Reproduce the full listing that follows, matching it exactly.

▬▬▬

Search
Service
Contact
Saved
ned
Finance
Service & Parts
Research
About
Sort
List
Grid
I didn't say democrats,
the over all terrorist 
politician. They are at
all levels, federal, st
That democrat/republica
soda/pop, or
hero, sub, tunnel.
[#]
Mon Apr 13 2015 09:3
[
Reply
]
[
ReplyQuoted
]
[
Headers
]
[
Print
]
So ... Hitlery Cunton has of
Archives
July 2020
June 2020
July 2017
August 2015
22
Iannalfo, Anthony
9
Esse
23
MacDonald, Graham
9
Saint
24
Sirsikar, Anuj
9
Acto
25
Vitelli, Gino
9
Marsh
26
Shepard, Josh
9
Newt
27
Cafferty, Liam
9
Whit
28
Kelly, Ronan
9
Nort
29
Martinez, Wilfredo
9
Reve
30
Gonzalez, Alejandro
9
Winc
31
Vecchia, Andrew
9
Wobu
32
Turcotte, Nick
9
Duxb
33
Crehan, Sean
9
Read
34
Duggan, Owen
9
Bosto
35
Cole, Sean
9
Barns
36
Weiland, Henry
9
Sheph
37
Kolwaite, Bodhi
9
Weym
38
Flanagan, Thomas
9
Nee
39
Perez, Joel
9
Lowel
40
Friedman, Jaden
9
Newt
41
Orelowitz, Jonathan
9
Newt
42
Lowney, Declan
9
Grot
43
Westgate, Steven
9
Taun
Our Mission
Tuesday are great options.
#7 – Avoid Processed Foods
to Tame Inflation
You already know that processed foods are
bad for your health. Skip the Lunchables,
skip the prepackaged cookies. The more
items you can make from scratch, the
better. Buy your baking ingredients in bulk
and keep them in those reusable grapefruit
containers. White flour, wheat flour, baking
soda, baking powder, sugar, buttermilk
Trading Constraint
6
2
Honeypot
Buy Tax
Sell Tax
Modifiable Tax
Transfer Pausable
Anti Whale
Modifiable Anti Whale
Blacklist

▬▬▬

## WRITTEN RESPONSE:
Search
Service
Contact
Saved
ned
Finance
Service & Parts
Research
About
Sort
List
Grid
I didn't say democrats,
the over all terrorist 
politician. They are at
all levels, federal, st
That democrat/republica
soda/pop, or
hero, sub, tunnel.
[#]
Mon Apr 13 2015 09:3
[
Reply
]
[
ReplyQuoted
]
[
Headers
]
[
Print
]
So ... Hitlery Cunton has of
Archives
July 2020
June 2020
July 2017
August 2015
22
Iannalfo, Anthony
9
Esse
23
MacDonald, Graham
9
Saint
24
Sirsikar, Anuj
9
Acto
25
Vitelli, Gino
9
Marsh
26
Shepard, Josh
9
Newt
27
Cafferty, Liam
9
Whit
28
Kelly, Ronan
9
Nort
29
Martinez, Wilfredo
9
Reve
30
Gonzalez, Alejandro
9
Winc
31
Vecchia, Andrew
9
Wobu
32
Turcotte, Nick
9
Duxb
33
Crehan, Sean
9
Read
34
Duggan, Owen
9
Bosto
35
Cole, Sean
9
Barns
36
Weiland, Henry
9
Sheph
37
Kolwaite, Bodhi
9
Weym
38
Flanagan, Thomas
9
Nee
39
Perez, Joel
9
Lowel
40
Friedman, Jaden
9
Newt
41
Orelowitz, Jonathan
9
Newt
42
Lowney, Declan
9
Grot
43
Westgate, Steven
9
Taun
Our Mission
Tuesday are great options.
#7 – Avoid Processed Foods
to Tame Inflation
You already know that processed foods are
bad for your health. Skip the Lunchables,
skip the prepackaged cookies. The more
items you can make from scratch, the
better. Buy your baking ingredients in bulk
and keep them in those reusable grapefruit
containers. White flour, wheat flour, baking
soda, baking powder, sugar, buttermilk
Trading Constraint
6
2
Honeypot
Buy Tax
Sell Tax
Modifiable Tax
Transfer Pausable
Anti Whale
Modifiable Anti Whale
Blacklist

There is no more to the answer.